- _WHAT TO PRODUCE_: Continue the passage on second-order optimization with parameter-efficient tuning, picking up right after its final sentence.

- _SOURCE_:
────────────────

3.2. PARAMETER-EFFICIENT TUNING ENABLES SECOND-ORDER TRAINING

Having introduced the background in second-order optimization and parameter-efficient tuning and clarified our motivation for integrating them, we move on to verify through experiments that parameter-efficient tuning can indeed enable second-order optimization on large-scale PTMs. As shown in Table 1 , PTMs with different architectures and scales could be tractably adapted with a single NVIDIA A100 GPU. It is worth noting that the excess memory consumption resulting from second-order optimization is relatively low compared to the whole memory consumption. As the model scales, the absolute amount of parameters to be fine-tuned increases, and the memory footprint of the second-order optimization increases considerably. For example, in T5 XL , the second-order optimization takes up 13.06 GB more video memory than the first-order optimization. However, this is still acceptable in practice. We report an example of the GPU memory variation in Figure 2 , which has a jagged shape over the training time. At low points, all the data is sent to the CPU for processing, leaving only the parameters of the model itself and the states in the optimizer in GPU. The gap between the first-and second-order optimization's memory usage at the low point reflects the volume difference in states of optimizers. We also conduct an analysis of time efficiency in Appendix C.3.

────────────────

- _RECORDS SUPPLIED_:
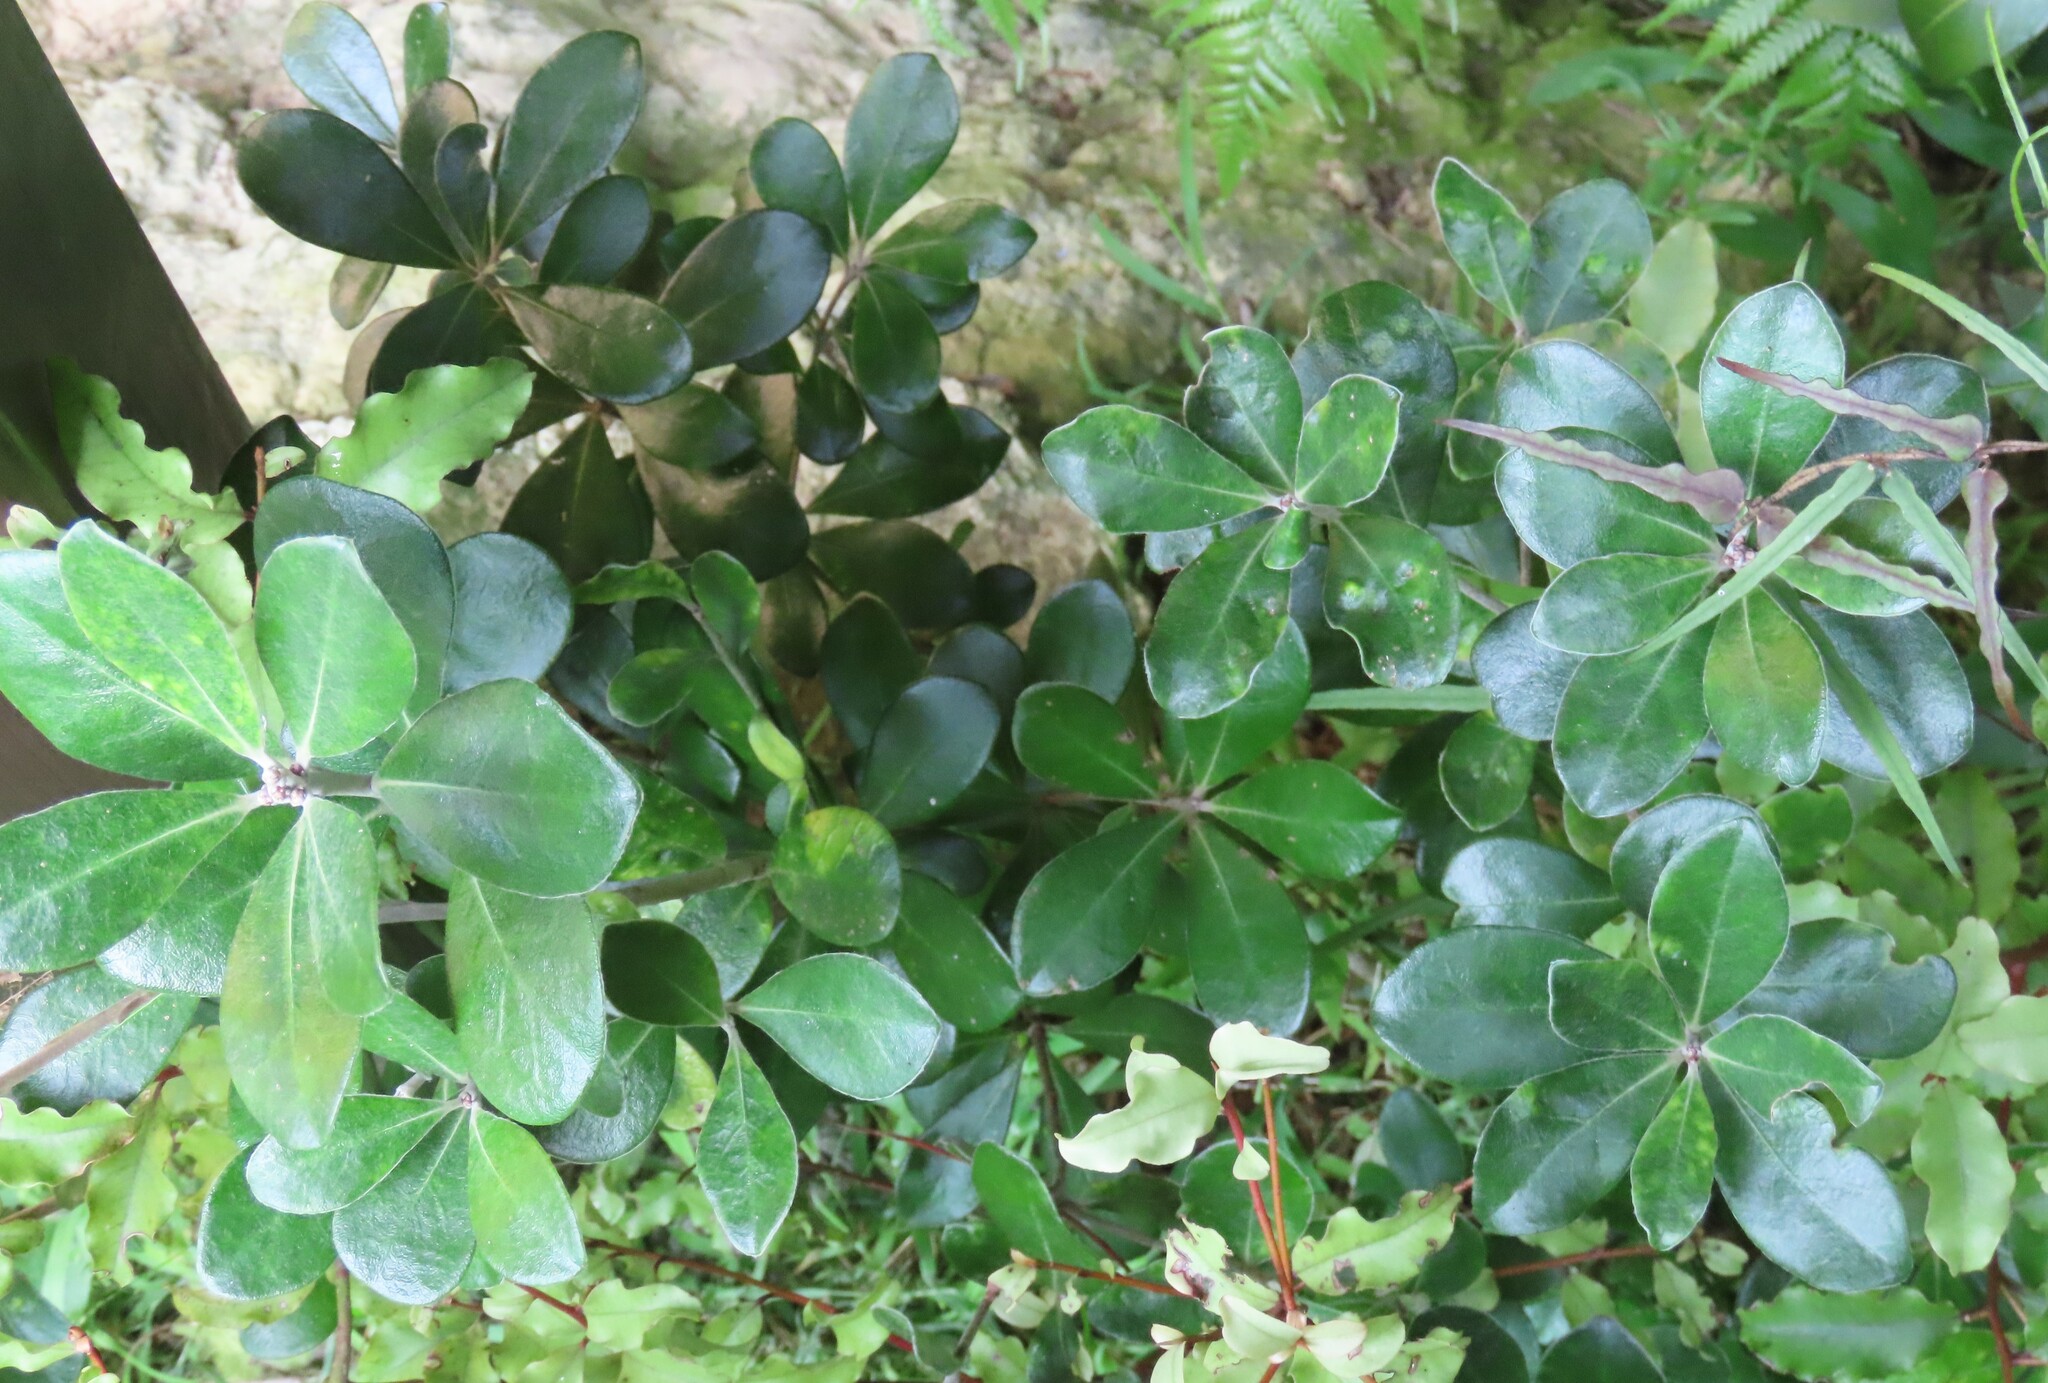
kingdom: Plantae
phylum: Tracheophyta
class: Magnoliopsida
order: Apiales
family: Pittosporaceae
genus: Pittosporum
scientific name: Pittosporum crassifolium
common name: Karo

────────────────

- _ANSWER TO THIS PROBLEM_:
4. NEWTON-STEP CLIPPING STABILIZES SECOND-ORDER TRAINING

The combination of second-order optimization and parameter-efficient tuning is not enough for training smoothly (illustrated in Figure 4 in Section 5.2). We reveal both in theory and by experiments that one new auxiliary skill, which we call Newton-step clipping, has to be implemented to achieve satisfactory results. In this section, we first introduce a more traditional stabilizing strategy named gradient clipping. We will afterward clarify the divergence between gradient clipping and Newton-step clipping and justify our initiative of devising and applying this new approach.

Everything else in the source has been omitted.